Swedish cross-country skier

Anna Margret Jönsson Haag (born 1 June 1986 as Anna Hansson) is a Swedish retired cross-country skier who competed between 2003 and 2018. At the Sochi 2014 Winter Olympics Haag won gold in the 4 × 5 km relay, earning Sweden the first gold medal in the women's relay event since 1960.

==Career==
Haag participated in her first FIS Nordic World Ski Championships 2009 in Liberec. She won a bronze medal in the 4 × 5 km relay event together with Lina Andersson, Britta Norgren and Charlotte Kalla.

Haag's best individual World Cup finish is a third place in a 10 km event 21 November 2009. Her lone victory was at a FIS race in Sweden in the 10 km event in 2008.

On 19 February 2010, Haag won the Olympic silver medal in the 15 km pursuit. Three days later, on 22 February, she won another silver medal, in the team sprint together with Charlotte Kalla.

At the Sochi 2014 Winter Olympics Haag in the 4 × 5 km relay, 3rd stage, won gold.

At the Pyeongchang 2018 Winter Olympics Haag won silver in the 4 × 5 km relay.

In March 2018, her retirement from cross–country skiing following the 2017–2018 season was announced.

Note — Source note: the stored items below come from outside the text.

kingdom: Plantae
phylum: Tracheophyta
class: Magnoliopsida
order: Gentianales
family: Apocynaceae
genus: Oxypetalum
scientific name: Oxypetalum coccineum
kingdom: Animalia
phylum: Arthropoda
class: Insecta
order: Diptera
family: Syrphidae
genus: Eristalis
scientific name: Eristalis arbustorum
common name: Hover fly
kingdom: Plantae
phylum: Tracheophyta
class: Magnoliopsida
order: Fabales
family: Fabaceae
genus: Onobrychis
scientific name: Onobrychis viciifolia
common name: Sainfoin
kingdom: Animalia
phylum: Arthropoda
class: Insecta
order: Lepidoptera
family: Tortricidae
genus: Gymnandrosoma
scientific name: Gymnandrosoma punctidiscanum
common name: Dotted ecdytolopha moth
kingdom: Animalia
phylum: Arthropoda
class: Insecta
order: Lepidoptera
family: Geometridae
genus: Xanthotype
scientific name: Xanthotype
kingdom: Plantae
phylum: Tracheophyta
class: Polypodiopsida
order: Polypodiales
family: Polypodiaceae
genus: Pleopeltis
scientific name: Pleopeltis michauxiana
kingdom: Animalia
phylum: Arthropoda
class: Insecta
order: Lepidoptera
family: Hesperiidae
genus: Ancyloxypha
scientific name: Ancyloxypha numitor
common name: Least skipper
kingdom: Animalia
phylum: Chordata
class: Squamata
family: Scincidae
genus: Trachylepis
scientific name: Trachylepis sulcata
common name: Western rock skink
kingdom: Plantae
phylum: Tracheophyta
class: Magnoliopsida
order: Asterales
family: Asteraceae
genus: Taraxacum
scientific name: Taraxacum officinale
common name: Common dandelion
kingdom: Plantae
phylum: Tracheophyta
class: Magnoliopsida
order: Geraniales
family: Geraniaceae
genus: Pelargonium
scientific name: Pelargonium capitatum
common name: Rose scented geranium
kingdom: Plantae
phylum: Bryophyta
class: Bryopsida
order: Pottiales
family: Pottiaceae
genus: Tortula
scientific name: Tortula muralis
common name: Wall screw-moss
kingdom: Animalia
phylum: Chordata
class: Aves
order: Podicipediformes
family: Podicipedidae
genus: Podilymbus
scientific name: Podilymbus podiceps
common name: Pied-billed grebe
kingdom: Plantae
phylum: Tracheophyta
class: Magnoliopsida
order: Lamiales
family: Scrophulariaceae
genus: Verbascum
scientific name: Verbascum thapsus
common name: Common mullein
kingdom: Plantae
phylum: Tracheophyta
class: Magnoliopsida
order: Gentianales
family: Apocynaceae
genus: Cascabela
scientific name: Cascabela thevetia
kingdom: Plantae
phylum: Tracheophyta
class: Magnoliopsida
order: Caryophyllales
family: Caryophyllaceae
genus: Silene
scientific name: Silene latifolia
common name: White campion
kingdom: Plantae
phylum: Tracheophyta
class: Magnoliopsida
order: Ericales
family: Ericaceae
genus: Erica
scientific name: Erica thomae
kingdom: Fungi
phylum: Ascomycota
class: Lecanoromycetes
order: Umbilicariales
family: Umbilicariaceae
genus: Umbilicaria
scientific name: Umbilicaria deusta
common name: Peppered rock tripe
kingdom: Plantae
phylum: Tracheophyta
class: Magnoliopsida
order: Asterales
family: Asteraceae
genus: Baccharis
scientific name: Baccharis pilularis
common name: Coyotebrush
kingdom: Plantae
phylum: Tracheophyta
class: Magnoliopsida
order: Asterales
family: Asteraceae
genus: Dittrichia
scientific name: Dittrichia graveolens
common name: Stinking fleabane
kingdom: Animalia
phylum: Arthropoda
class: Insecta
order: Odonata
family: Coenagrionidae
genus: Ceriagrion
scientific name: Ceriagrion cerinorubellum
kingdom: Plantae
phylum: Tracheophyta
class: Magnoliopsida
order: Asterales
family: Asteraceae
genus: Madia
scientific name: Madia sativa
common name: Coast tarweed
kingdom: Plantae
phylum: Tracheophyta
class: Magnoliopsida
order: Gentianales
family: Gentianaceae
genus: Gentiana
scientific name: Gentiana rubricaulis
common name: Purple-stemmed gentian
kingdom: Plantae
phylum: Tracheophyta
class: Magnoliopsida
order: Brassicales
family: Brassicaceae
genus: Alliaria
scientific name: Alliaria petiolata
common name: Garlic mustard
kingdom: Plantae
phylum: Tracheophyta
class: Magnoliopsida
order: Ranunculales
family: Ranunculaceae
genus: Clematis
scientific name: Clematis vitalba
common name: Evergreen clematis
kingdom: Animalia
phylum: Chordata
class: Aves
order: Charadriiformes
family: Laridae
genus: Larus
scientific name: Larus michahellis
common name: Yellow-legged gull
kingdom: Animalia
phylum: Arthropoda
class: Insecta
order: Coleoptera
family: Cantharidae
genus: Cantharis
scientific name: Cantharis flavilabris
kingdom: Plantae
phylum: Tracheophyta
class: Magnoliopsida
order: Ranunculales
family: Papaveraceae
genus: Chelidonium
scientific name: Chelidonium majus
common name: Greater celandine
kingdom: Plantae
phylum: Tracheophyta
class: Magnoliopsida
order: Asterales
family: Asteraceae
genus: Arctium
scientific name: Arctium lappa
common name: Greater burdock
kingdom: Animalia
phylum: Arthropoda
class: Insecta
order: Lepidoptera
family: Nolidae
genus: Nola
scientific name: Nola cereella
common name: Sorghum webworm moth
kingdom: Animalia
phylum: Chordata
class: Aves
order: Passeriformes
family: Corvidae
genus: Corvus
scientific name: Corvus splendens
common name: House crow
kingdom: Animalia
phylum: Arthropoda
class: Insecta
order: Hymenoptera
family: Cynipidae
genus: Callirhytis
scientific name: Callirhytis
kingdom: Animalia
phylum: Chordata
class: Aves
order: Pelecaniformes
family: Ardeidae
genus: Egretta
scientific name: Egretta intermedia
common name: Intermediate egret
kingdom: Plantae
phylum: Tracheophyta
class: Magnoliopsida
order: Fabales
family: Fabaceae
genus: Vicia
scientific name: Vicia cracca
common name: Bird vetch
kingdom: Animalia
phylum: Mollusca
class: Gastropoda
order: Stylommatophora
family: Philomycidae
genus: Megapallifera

==Cross-country skiing results==
All results are sourced from the International Ski Federation (FIS).

===Olympic Games===
- 4 medals – (1 gold, 3 silver)

| Year | Age | 10 km individual | 15 km skiathlon | 30 km mass start | Sprint | 4 × 5 km relay | Team sprint |
|---|---|---|---|---|---|---|---|
| 2010 | 23 | 4 | Silver | — | — | — | Silver |
| 2014 | 27 | 20 | — | 11 | — | Gold | — |
| 2018 | 31 | — | 32 | 29 | — | Silver | — |

===World Championships===
- 4 medals – (3 silver, 1 bronze)

| Year | Age | 10 km individual | 15 km skiathlon | 30 km mass start | Sprint | 4 × 5 km relay | Team sprint |
|---|---|---|---|---|---|---|---|
| 2009 | 22 | — | — | 25 | — | Bronze | — |
| 2011 | 24 | 14 | 10 | 10 | — | Silver | — |
| 2013 | 26 | 17 | 15 | 6 | — | Silver | — |
| 2015 | 28 | — | — | 14 | — | — | — |
| 2017 | 30 | 5 | 18 | 9 | — | Silver | — |

===World Cup===
====Season standings====

| Season | Age | Discipline standings |  |  | Ski Tour standings |  |  |  |
| Overall | Distance | Sprint | Nordic Opening | Tour de Ski | World Cup Final | Ski Tour Canada |
| 2007 | 21 | NC | NC | — | —N/a | — | —N/a | —N/a |
| 2008 | 22 | 19 | 17 | 50 | —N/a | 13 | — | —N/a |
| 2009 | 23 | 19 | 19 | 43 | —N/a | 7 | 34 | —N/a |
| 2010 | 24 | 14 | 11 | 44 | —N/a | — | 15 | —N/a |
| 2011 | 25 | 11 | 8 | 38 | 11 | DNF | 7 | —N/a |
| 2012 | 26 | 23 | 18 | 61 | 8 | DNF | 13 | —N/a |
| 2013 | 27 | 31 | 25 | 67 | — | 18 | 17 | —N/a |
| 2014 | 28 | 67 | 39 | NC | — | DNF | — | —N/a |
| 2015 | 29 | 40 | 23 | 76 | 25 | DNF | —N/a | —N/a |
| 2016 | 30 | 30 | 27 | 53 | — | 21 | —N/a | 25 |
| 2017 | 31 | 26 | 19 | NC | 13 | — | 13 | —N/a |
| 2018 | 32 | 24 | 20 | 52 | 17 | 12 | 41 | —N/a |

====Individual podiums====
- 1 victory – (1 SWC)
- 3 podiums – (2 WC, 1 SWC)

| No. | Season | Date | Location | Race | Level | Place |
| 1 | 2009–10 | 21 November 2009 | Norway Beitostølen, Norway | 10 km Individual F | World Cup | 3rd |
| 2 | 12 December 2009 | SLO Rogla, Slovenia | 15 km Mass Start C | World Cup | 3rd |
| 3 | 2010–11 | 3 January 2011 | GER Oberstdorf, Germany | 5 km + 5 km Pursuit C/F | World Cup | 1st |

====Team podiums====
- 1 victory – (1 RL)
- 5 podiums – (5 RL)

| No. | Season | Date | Location | Race | Level | Place | Teammates |
| 1 | 2008–09 | 23 November 2008 | SWE Gällivare, Sweden | 4 × 5 km Relay C/F | World Cup | 3rd | Hansson / Johansson Norgren / Kalla |
| 2 | 7 December 2008 | FRA La Clusaz, France | 4 × 5 km Relay C/F | World Cup | 2nd | Andersson / Lindborg / Kalla |
| 3 | 2009–10 | 22 November 2009 | Norway Beitostølen, Norway | 4 × 5 km Relay C/F | World Cup | 1st | Olsson / Lindborg / Kalla |
| 4 | 2010–11 | 21 November 2010 | SWE Gällivare, Sweden | 4 × 5 km Relay C/F | World Cup | 2nd | Johansson Norgren / Rydqvist / Kalla |
| 5 | 19 December 2010 | FRA La Clusaz, France | 4 × 5 km Relay C/F | World Cup | 3rd | Lindborg / Rydqvist / Kalla |

==Personal life==
Haag married fellow Swedish sprint specialist Emil Jönsson in 2018. They spend their time between Östersund, Sweden and Davos, Switzerland.